## [Prompt]
Please copy exactly every line from the one that contains "Would you identify" to the end of the data below, with both ends included and no other lines.

Collection entries
——

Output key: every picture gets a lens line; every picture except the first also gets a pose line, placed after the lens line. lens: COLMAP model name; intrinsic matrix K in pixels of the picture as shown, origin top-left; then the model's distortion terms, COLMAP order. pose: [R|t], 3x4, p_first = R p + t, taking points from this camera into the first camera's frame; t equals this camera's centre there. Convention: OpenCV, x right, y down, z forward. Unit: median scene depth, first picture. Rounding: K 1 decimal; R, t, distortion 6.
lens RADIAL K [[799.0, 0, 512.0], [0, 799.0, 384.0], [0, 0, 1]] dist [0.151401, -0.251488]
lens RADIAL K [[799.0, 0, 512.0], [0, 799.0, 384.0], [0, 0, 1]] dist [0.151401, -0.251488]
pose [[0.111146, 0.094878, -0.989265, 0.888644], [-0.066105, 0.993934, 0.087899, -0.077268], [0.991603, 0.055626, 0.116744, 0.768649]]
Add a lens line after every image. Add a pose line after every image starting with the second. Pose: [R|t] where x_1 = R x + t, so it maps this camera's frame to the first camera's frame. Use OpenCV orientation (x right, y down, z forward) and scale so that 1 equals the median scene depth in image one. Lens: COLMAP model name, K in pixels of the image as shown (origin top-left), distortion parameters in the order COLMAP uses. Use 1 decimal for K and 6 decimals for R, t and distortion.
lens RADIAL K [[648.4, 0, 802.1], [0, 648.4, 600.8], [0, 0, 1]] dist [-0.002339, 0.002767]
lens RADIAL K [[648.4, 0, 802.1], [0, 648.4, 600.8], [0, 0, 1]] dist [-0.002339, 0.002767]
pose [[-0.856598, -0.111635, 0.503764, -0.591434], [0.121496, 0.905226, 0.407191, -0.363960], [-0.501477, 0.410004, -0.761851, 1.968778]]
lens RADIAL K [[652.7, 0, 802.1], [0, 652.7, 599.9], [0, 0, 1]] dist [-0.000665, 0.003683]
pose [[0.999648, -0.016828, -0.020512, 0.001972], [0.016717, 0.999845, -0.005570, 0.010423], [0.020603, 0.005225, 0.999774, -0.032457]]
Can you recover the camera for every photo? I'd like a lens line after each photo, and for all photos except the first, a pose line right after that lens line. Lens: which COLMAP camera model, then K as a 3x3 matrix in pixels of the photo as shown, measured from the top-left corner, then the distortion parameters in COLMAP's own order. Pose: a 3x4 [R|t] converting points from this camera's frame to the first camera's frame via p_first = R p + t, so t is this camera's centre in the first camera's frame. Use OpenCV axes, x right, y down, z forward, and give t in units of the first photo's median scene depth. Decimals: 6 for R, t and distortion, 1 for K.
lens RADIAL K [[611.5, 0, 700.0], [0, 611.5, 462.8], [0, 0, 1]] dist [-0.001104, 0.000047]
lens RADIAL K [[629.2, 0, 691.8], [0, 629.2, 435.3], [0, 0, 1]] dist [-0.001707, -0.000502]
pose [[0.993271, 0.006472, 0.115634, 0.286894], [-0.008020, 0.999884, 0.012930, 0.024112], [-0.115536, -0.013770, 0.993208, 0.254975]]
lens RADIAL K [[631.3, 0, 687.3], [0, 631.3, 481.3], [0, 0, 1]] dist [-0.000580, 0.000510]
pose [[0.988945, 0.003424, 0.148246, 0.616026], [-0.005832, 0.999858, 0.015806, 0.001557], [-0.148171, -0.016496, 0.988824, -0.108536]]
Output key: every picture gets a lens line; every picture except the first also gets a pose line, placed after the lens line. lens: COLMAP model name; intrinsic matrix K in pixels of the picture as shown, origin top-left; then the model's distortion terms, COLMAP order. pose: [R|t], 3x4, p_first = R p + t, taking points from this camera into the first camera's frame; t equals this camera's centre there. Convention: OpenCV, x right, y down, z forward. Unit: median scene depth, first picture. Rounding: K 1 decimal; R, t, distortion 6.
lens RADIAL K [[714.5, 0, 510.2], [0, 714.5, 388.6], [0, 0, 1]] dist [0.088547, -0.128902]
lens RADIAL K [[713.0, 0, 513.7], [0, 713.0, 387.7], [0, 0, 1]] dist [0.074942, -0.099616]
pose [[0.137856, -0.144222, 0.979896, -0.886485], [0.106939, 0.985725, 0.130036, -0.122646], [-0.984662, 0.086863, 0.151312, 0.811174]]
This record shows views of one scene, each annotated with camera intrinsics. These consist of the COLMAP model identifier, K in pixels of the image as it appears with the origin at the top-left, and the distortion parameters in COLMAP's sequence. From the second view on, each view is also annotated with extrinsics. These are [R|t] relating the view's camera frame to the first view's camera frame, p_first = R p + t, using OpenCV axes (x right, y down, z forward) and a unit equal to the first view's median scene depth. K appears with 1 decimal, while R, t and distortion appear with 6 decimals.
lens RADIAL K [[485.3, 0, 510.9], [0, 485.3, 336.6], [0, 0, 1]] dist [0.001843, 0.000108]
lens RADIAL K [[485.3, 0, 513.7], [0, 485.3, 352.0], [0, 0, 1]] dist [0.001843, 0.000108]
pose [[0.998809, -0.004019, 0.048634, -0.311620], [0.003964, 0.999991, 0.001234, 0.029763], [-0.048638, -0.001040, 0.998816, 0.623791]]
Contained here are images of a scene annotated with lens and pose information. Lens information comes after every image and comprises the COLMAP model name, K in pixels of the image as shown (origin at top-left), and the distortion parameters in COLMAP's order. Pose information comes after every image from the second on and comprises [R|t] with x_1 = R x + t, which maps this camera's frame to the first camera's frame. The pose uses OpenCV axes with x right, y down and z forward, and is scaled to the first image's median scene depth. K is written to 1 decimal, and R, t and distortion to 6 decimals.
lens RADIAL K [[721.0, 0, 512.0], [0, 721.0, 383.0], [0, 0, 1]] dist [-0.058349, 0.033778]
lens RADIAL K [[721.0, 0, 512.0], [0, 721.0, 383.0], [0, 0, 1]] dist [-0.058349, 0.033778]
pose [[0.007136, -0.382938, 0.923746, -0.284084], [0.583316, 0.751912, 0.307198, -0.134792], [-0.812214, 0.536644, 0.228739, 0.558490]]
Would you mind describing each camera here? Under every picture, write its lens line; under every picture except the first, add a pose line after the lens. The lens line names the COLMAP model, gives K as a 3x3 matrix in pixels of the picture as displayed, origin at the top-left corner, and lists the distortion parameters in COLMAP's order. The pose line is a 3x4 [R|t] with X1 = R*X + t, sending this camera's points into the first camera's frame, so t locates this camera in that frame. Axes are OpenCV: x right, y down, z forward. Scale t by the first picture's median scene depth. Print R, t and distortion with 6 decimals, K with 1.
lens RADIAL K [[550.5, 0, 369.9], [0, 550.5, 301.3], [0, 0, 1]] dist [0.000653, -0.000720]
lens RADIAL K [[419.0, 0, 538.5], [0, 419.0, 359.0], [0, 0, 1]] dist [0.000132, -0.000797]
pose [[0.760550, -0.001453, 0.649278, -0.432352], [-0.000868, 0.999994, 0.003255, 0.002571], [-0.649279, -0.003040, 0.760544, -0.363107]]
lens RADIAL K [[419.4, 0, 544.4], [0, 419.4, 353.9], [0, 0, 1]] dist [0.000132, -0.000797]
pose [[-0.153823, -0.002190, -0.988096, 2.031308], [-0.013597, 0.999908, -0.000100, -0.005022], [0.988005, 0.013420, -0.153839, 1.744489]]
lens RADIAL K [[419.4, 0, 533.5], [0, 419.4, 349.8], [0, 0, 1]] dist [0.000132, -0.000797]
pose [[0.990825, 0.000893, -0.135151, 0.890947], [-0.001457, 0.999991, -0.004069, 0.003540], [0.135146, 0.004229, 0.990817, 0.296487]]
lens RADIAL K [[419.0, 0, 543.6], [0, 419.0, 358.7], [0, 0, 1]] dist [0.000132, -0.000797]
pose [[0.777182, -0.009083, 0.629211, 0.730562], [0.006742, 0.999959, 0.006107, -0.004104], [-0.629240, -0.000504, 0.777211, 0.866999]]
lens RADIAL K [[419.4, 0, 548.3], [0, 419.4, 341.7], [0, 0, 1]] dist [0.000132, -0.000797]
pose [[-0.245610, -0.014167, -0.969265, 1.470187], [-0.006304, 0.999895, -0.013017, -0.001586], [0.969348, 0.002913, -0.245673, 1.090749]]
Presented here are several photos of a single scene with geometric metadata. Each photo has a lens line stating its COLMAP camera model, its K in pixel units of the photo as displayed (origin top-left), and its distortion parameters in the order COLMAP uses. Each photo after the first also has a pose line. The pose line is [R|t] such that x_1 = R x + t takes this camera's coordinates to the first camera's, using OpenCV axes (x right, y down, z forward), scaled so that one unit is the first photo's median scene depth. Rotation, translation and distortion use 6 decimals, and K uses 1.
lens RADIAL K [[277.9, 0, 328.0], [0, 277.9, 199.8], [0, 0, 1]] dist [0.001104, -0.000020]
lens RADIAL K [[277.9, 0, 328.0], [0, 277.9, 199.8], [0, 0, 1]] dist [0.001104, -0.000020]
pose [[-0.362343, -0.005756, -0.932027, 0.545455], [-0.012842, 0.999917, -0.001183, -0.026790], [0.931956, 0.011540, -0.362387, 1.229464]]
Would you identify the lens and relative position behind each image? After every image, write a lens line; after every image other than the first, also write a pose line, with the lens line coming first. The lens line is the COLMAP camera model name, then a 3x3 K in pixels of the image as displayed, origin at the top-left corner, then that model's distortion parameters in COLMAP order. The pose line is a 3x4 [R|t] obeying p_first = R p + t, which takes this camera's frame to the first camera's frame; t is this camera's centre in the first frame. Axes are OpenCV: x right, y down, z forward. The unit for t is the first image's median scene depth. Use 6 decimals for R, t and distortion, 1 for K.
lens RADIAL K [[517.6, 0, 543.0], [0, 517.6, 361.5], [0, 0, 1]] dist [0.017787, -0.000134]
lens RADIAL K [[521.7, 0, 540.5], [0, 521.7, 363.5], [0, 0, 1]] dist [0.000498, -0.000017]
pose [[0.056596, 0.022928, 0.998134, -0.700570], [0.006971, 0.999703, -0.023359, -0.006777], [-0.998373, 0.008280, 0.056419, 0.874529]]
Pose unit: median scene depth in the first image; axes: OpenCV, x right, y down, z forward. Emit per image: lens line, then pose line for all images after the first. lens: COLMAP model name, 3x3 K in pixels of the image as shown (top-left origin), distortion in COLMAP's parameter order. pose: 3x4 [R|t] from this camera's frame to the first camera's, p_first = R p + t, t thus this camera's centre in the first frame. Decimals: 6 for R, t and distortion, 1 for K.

——

## [Solution for this exercise]
Would you identify the lens and relative position behind each image? After every image, write a lens line; after every image other than the first, also write a pose line, with the lens line coming first. The lens line is the COLMAP camera model name, then a 3x3 K in pixels of the image as displayed, origin at the top-left corner, then that model's distortion parameters in COLMAP order. The pose line is a 3x4 [R|t] obeying p_first = R p + t, which takes this camera's frame to the first camera's frame; t is this camera's centre in the first frame. Axes are OpenCV: x right, y down, z forward. The unit for t is the first image's median scene depth. Use 6 decimals for R, t and distortion, 1 for K.
lens RADIAL K [[517.6, 0, 543.0], [0, 517.6, 361.5], [0, 0, 1]] dist [0.017787, -0.000134]
lens RADIAL K [[521.7, 0, 540.5], [0, 521.7, 363.5], [0, 0, 1]] dist [0.000498, -0.000017]
pose [[0.056596, 0.022928, 0.998134, -0.700570], [0.006971, 0.999703, -0.023359, -0.006777], [-0.998373, 0.008280, 0.056419, 0.874529]]
Pose unit: median scene depth in the first image; axes: OpenCV, x right, y down, z forward. Emit per image: lens line, then pose line for all images after the first. lens: COLMAP model name, 3x3 K in pixels of the image as shown (top-left origin), distortion in COLMAP's parameter order. pose: 3x4 [R|t] from this camera's frame to the first camera's, p_first = R p + t, t thus this camera's centre in the first frame. Decimals: 6 for R, t and distortion, 1 for K.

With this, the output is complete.